- GIVEN TEXT:
*** Block opens ***

BURCHARD, Neb. - The September/October 2018 issue of Grain Journal included an article on three expansion projects Dorchester, NE-based Farmers Cooperative undertook at three of its locations in southeast Nebraska – Ruby, Virginia, and Wilber.
A fourth project was underway at the time, not unusual for a large regional cooperative with 65 locations throughout southeast Nebraska and northeast Kansas, but it wasn’t completed at the time Grain Journal visited the other three sites in August.
When the trade publication came back in mid-October, the construction of a new 510,000-bushel McPherson jumpform concrete tank and receiving pit and leg at the Burchard, NE elevator (402-865-4595) was completed, receiving grain, and the site was ready for another phase of construction.
“We knocked down a lot of flat storage to make room for this project,” says President and CEO Ron Velder. “We wanted to improve the ease of delivering and handling grain at Burchard.”
To construct the project, Farmers Cooperative hired HABCO Inc., Salina, KS (785-823-0440), and McPherson Concrete Storage Systems, McPherson, KS (800-999-8151), with HABCO also acting as millwright.
“HABCO has a track record after doing a lot of work for us, and almost all of our concrete consists of McPherson tanks,” Velder notes.
In addition, Manley Structural Engineers, Salina (785-823-0538), performed structural engineering on the project.

*** Block closes ***

(Dataset entries)

*** Block opens ***

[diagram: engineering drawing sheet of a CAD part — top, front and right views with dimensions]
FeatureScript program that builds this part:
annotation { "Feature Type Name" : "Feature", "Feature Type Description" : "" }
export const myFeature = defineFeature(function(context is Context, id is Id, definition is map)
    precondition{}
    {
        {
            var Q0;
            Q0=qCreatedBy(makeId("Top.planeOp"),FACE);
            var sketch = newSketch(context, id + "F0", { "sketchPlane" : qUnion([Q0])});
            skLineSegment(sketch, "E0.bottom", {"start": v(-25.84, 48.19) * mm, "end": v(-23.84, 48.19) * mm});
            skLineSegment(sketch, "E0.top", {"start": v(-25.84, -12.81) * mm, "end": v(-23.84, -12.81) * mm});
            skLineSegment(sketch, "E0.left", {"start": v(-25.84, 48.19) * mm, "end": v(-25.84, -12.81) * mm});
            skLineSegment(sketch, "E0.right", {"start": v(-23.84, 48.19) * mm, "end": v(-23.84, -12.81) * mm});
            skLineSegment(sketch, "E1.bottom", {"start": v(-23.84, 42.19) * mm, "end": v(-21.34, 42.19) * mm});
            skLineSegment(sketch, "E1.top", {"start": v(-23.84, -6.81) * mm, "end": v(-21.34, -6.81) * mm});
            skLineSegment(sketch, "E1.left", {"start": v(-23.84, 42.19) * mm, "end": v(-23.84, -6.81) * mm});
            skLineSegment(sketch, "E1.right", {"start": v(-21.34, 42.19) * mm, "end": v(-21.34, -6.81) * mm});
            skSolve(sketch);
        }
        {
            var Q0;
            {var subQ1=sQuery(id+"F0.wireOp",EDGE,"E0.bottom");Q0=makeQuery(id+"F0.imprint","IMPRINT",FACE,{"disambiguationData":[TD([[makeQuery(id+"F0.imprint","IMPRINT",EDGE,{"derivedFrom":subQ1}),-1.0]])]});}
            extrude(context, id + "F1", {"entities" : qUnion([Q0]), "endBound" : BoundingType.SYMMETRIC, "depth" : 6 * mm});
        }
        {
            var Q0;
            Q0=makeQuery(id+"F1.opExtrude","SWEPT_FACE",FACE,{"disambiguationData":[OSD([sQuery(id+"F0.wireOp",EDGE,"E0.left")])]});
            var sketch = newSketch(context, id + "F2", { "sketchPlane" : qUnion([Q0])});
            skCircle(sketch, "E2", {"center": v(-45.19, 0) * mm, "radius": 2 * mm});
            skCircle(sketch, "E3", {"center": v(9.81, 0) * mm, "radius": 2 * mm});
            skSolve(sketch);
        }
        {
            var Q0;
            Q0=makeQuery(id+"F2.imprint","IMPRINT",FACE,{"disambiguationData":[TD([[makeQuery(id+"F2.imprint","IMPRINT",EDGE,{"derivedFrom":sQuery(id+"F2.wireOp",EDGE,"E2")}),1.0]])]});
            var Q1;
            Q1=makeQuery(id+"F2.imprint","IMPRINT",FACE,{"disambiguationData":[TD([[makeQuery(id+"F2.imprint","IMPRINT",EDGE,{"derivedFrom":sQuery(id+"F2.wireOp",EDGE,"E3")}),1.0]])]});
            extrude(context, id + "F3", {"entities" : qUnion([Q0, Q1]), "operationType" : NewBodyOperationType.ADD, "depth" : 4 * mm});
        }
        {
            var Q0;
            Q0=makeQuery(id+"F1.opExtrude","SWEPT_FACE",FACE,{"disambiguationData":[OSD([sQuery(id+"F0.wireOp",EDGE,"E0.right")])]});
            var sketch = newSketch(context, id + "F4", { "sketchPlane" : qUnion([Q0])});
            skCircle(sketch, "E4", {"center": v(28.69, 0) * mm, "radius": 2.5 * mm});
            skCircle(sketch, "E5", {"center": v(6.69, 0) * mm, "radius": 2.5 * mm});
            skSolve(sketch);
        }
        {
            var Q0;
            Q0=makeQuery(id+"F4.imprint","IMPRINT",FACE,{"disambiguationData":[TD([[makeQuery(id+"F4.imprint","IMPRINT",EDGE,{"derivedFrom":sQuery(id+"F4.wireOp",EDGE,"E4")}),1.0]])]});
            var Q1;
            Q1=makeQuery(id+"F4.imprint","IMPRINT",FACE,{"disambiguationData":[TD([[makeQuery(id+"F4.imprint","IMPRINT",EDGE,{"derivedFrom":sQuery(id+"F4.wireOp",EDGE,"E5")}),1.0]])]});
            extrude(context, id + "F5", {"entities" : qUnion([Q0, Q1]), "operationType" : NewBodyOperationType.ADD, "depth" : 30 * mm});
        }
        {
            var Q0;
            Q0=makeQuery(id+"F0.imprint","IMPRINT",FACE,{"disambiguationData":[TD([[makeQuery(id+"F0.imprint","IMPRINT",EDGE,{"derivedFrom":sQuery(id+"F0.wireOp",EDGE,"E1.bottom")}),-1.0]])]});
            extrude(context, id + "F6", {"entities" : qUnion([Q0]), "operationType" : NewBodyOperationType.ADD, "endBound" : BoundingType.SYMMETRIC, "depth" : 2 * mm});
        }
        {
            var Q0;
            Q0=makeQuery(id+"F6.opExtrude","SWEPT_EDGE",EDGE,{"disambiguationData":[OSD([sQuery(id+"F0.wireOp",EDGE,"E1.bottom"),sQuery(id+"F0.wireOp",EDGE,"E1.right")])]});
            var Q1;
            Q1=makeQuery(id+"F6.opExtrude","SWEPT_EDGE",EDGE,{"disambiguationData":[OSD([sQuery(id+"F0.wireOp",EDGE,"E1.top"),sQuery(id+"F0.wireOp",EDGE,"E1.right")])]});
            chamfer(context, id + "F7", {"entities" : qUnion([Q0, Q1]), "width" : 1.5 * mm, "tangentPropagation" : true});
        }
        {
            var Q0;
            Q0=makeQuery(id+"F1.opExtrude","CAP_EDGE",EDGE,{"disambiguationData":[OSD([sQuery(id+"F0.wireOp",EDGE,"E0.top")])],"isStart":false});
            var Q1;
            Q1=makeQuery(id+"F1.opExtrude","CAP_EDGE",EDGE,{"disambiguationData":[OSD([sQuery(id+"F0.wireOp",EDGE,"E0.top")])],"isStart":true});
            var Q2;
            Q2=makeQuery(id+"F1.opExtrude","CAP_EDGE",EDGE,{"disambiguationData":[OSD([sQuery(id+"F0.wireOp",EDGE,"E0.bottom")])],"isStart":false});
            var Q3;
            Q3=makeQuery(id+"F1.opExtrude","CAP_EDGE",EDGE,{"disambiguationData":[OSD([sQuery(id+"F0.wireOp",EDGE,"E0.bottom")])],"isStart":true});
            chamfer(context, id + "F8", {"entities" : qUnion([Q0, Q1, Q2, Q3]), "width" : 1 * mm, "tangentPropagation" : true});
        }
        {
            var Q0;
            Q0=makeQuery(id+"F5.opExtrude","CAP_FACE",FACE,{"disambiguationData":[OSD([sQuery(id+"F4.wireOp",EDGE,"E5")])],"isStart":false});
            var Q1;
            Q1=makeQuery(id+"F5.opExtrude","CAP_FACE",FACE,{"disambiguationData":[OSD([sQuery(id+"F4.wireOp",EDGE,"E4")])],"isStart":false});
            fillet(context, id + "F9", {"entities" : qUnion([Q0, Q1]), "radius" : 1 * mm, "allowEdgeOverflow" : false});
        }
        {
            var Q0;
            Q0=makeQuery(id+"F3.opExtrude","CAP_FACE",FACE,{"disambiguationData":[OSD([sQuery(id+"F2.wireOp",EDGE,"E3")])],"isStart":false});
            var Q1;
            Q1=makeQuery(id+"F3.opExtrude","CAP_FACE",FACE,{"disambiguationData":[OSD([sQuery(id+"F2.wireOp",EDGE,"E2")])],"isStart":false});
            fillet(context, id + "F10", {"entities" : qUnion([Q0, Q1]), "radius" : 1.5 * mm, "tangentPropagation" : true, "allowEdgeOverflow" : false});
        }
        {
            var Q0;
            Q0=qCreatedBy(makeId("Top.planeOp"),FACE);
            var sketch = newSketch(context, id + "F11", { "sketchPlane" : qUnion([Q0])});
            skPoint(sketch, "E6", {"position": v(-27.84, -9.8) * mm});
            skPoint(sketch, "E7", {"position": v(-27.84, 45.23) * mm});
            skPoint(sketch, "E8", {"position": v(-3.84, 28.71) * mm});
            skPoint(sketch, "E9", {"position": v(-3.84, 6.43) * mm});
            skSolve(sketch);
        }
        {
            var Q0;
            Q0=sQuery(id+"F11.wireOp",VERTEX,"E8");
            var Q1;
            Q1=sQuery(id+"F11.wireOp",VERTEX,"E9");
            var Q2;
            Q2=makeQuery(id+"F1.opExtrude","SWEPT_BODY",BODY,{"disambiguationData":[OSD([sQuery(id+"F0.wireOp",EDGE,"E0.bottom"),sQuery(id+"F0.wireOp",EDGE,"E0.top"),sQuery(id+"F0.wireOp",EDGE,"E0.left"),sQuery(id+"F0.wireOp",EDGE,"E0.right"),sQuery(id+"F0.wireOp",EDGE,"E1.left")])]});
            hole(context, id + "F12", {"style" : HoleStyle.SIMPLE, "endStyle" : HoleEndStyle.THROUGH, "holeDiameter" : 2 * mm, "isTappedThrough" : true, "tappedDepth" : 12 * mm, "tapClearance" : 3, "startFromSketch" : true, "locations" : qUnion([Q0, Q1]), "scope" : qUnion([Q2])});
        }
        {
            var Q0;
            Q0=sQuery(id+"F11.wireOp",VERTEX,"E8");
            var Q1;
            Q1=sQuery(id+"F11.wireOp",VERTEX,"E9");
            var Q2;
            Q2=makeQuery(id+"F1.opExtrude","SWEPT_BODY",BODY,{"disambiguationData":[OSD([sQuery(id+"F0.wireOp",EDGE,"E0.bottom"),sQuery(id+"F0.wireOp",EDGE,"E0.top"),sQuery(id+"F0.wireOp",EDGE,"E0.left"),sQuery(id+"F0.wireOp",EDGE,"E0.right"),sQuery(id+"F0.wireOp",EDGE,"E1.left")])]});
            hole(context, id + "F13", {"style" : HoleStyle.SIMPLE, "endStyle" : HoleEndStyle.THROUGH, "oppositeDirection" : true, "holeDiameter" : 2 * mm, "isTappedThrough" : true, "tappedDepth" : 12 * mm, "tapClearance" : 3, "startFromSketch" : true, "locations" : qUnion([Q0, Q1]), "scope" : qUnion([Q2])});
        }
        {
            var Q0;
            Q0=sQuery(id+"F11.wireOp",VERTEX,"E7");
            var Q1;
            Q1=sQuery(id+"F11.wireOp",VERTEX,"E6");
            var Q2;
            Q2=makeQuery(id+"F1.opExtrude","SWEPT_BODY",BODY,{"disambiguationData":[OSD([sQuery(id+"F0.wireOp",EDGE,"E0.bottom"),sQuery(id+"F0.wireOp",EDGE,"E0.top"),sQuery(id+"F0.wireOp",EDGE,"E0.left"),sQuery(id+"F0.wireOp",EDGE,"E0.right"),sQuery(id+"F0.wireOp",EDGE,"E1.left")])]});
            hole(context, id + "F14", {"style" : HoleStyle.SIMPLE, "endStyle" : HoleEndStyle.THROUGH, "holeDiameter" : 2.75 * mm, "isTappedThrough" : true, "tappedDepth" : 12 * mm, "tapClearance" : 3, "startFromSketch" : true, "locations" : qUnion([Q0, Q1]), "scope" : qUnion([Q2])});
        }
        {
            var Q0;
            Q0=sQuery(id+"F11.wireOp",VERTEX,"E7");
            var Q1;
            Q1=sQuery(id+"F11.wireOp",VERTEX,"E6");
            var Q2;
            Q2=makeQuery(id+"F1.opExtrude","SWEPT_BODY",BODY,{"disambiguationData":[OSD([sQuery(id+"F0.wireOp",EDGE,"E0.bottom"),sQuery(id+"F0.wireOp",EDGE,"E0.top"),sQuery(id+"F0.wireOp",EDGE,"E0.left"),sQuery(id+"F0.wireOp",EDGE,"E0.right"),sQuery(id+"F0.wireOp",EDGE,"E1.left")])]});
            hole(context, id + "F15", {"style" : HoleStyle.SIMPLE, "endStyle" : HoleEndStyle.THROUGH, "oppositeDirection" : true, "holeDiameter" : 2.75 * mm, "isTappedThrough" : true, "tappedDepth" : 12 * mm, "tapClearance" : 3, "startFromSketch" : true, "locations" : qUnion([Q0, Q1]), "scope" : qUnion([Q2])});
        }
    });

*** Block closes ***

- PROBLEMS TO WORK ON:
a - List every firm the Burchard project report names as working on the Burchard construction.
b - Summarize the Burchard project report in two sentences.
Rely only on the text itself.

- PER-TASK ANSWERS:
a - HABCO Inc., Salina, KS; McPherson Concrete Storage Systems, McPherson, KS; Manley Structural Engineers, Salina.

b - By mid-October 2018, Farmers Cooperative had finished building a new 510,000-bushel McPherson jumpform concrete tank, receiving pit, and leg at its Burchard, NE elevator, replacing flat storage to make grain delivery and handling easier. HABCO Inc. and McPherson Concrete Storage Systems built the project, with HABCO also acting as millwright, and Manley Structural Engineers performed the structural engineering.